Today, many children who enter the foster care system and are moving toward permanency have some information if not actual memories of their birth family members. Especially for children who are older, positive outcomes may result when some level of contact is maintained with their birth family. Early openness is now much more typical in the pre-placement phase of older youth. Foster parents often support and sometimes facilitate visits or contacts with the child and their birth parents in hopes of achieving permanency through reunification. During that time, information is shared and a relationship develops. These adoptions are often open to some level because of that developed relationship.

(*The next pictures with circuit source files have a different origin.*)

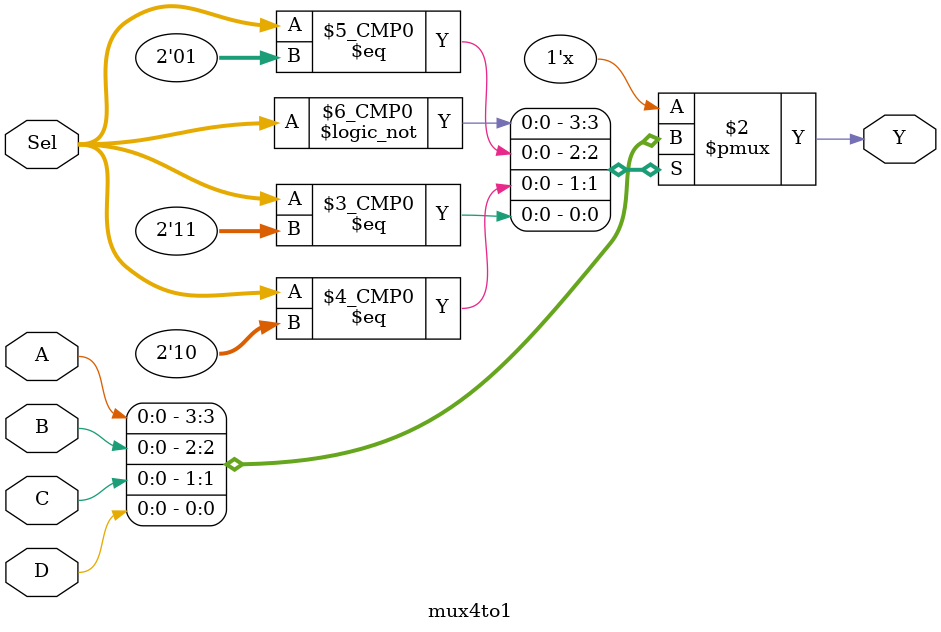
<source format=v>
module mux4to1 (
    input A,
    input B,
    input C,
    input D,
    input [1:0]Sel,
    output reg Y
);

    always @(*) begin
        case(Sel)
            2'b00: Y = A;
            2'b01: Y = B;
            2'b10: Y = C;
            2'b11: Y = D;
        endcase
    end
endmodule
</source>
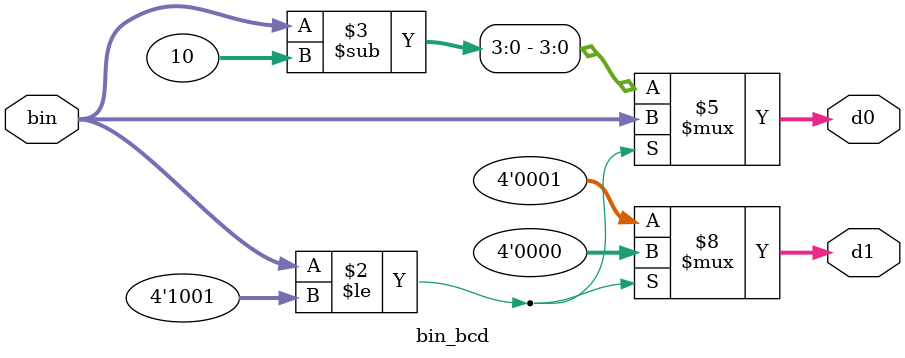
<source format=v>
module bin_bcd
  ( input wire[3:0] bin,  // binary
    output reg[3:0] d1,d0); // bcd

always @(bin)
begin
    if (bin <= 4'b1001) begin
        d1 <= 0;
        d0 <= bin;
    end
    else begin
        d1 <= 1;
        d0 <= bin - 10;
    end

end

endmodule
</source>
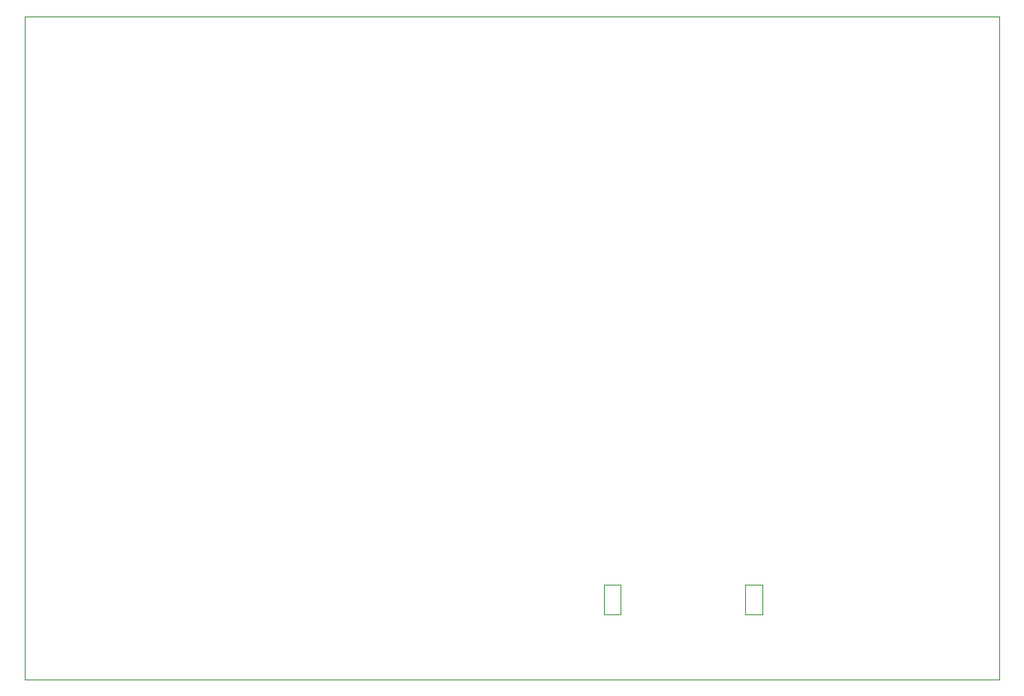
<source format=gbr>
%TF.GenerationSoftware,KiCad,Pcbnew,7.0.9*%
%TF.CreationDate,2024-03-08T21:09:09+01:00*%
%TF.ProjectId,SI4684,53493436-3834-42e6-9b69-6361645f7063,A*%
%TF.SameCoordinates,Original*%
%TF.FileFunction,Profile,NP*%
%FSLAX46Y46*%
G04 Gerber Fmt 4.6, Leading zero omitted, Abs format (unit mm)*
G04 Created by KiCad (PCBNEW 7.0.9) date 2024-03-08 21:09:09*
%MOMM*%
%LPD*%
G01*
G04 APERTURE LIST*
%TA.AperFunction,Profile*%
%ADD10C,0.050000*%
%TD*%
%TA.AperFunction,Profile*%
%ADD11C,0.120000*%
%TD*%
G04 APERTURE END LIST*
D10*
X99568000Y-134290000D02*
X99568000Y-66290000D01*
X199568000Y-134290000D02*
X199568000Y-66290000D01*
X99568000Y-134290000D02*
X199568000Y-134290000D01*
X99568000Y-66290000D02*
X199568000Y-66290000D01*
D11*
%TO.C,J5*%
X175232000Y-127597000D02*
X173532000Y-127597000D01*
X175232000Y-124577000D02*
X175232000Y-127597000D01*
X173532000Y-127597000D02*
X173532000Y-124577000D01*
X173532000Y-124577000D02*
X175232000Y-124577000D01*
X160752000Y-127597000D02*
X159052000Y-127597000D01*
X160752000Y-124577000D02*
X160752000Y-127597000D01*
X159052000Y-127597000D02*
X159052000Y-124577000D01*
X159052000Y-124577000D02*
X160752000Y-124577000D01*
%TD*%
M02*

</source>
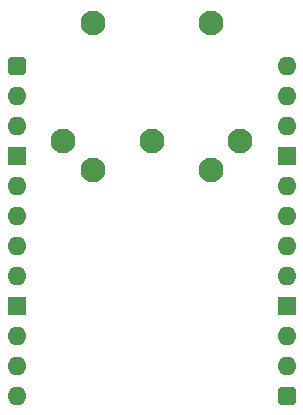
<source format=gbs>
%TF.GenerationSoftware,KiCad,Pcbnew,8.0.7*%
%TF.CreationDate,2025-01-29T12:13:09+02:00*%
%TF.ProjectId,SNES Controller Reader,534e4553-2043-46f6-9e74-726f6c6c6572,V2*%
%TF.SameCoordinates,Original*%
%TF.FileFunction,Soldermask,Bot*%
%TF.FilePolarity,Negative*%
%FSLAX46Y46*%
G04 Gerber Fmt 4.6, Leading zero omitted, Abs format (unit mm)*
G04 Created by KiCad (PCBNEW 8.0.7) date 2025-01-29 12:13:09*
%MOMM*%
%LPD*%
G01*
G04 APERTURE LIST*
G04 Aperture macros list*
%AMRoundRect*
0 Rectangle with rounded corners*
0 $1 Rounding radius*
0 $2 $3 $4 $5 $6 $7 $8 $9 X,Y pos of 4 corners*
0 Add a 4 corners polygon primitive as box body*
4,1,4,$2,$3,$4,$5,$6,$7,$8,$9,$2,$3,0*
0 Add four circle primitives for the rounded corners*
1,1,$1+$1,$2,$3*
1,1,$1+$1,$4,$5*
1,1,$1+$1,$6,$7*
1,1,$1+$1,$8,$9*
0 Add four rect primitives between the rounded corners*
20,1,$1+$1,$2,$3,$4,$5,0*
20,1,$1+$1,$4,$5,$6,$7,0*
20,1,$1+$1,$6,$7,$8,$9,0*
20,1,$1+$1,$8,$9,$2,$3,0*%
G04 Aperture macros list end*
%ADD10C,2.100000*%
%ADD11RoundRect,0.400000X-0.400000X-0.400000X0.400000X-0.400000X0.400000X0.400000X-0.400000X0.400000X0*%
%ADD12O,1.600000X1.600000*%
%ADD13R,1.600000X1.600000*%
G04 APERTURE END LIST*
D10*
%TO.C,J1*%
X3930000Y-6350000D03*
X11430000Y-6350000D03*
X18930000Y-6350000D03*
X6430000Y-8850000D03*
X16430000Y-8850000D03*
X6430000Y3650000D03*
X16430000Y3650000D03*
%TD*%
D11*
%TO.C,J2*%
X0Y0D03*
D12*
X0Y-2540000D03*
X0Y-5080000D03*
D13*
X0Y-7620000D03*
D12*
X0Y-10160000D03*
X0Y-12700000D03*
X0Y-15240000D03*
X0Y-17780000D03*
D13*
X0Y-20320000D03*
D12*
X0Y-22860000D03*
X0Y-25400000D03*
X0Y-27940000D03*
D11*
X22860000Y-27940000D03*
D12*
X22860000Y-25400000D03*
X22860000Y-22860000D03*
D13*
X22860000Y-20320000D03*
D12*
X22860000Y-17780000D03*
X22860000Y-15240000D03*
X22860000Y-12700000D03*
X22860000Y-10160000D03*
D13*
X22860000Y-7620000D03*
D12*
X22860000Y-5080000D03*
X22860000Y-2540000D03*
X22860000Y0D03*
%TD*%
M02*

</source>
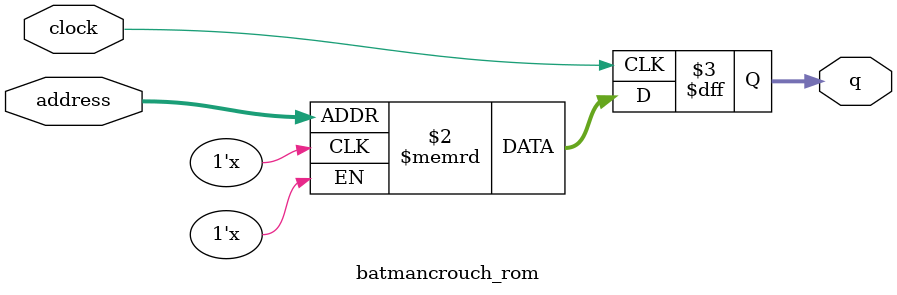
<source format=sv>
module batmancrouch_rom (
	input logic clock,
	input logic [11:0] address,
	output logic [3:0] q
);

logic [3:0] memory [0:4095] /* synthesis ram_init_file = "./batmancrouch/batmancrouch.mif" */;

always_ff @ (posedge clock) begin
	q <= memory[address];
end

endmodule

</source>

The greatest benefit of open adoption is to the adoptee. A 1973 study on 70 adult adoptees who were searching for their birth parents found a high use of mental health services, particularly in adolescence, for emotional disturbances and identity problems (Berry, 2012). In open adoptions, adoptees have ongoing access to information that can answer their questions with accurate information. In the past many adoptive parents couldn’t answer basic questions about who their child resembled, how their child was similar or different from their birth family or why their birth parents couldn’t raise them. Answers to these basic questions are critical to an adoptee forming a strong, healthy identity. The adoptee is better able to work through their grief and loss issues and feelings of rejection and abandonment when they know about the circumstances of their adoption.
Some concerns about open adoption remain. Open adoption may increase adoptive parents’ insecurity and uncertainty about adoption and their ability to bond and parent their adopted child. Another identified risk is when a child is involuntarily relinquished by birth parents who expect continued contact. Some professionals believe continued contact may prolong a birth parent’s grief and loss and prevent closure. Also, open adoption may carry the additional burden of the birth parent’s dependency on the adoptive parents as many of them are young and may look to the adoptive parents as surrogate parents, placing additional strain on the adoptive family (Berry, 2012).
The biggest risk voiced by professionals about open adoption is that continued contact could interfere with bonding between the adoptee and the adoptive parents, which would then affect the child’s development and adjustment. Instead of assisting in forming stronger, healthier identities, they believe it may increase the adoptee’s confusion and cause additional harm to the child.
Openness in adoption supports, recognizes and acknowledges the adopted child’s dual connection to at least two families. Children, especially older youth are often reluctant to sever ties with their birth family. Openness helps minimize a child’s loss of relationships and supports positive connections with birth parents and other relatives who may not be able to be a permanent resource for the child.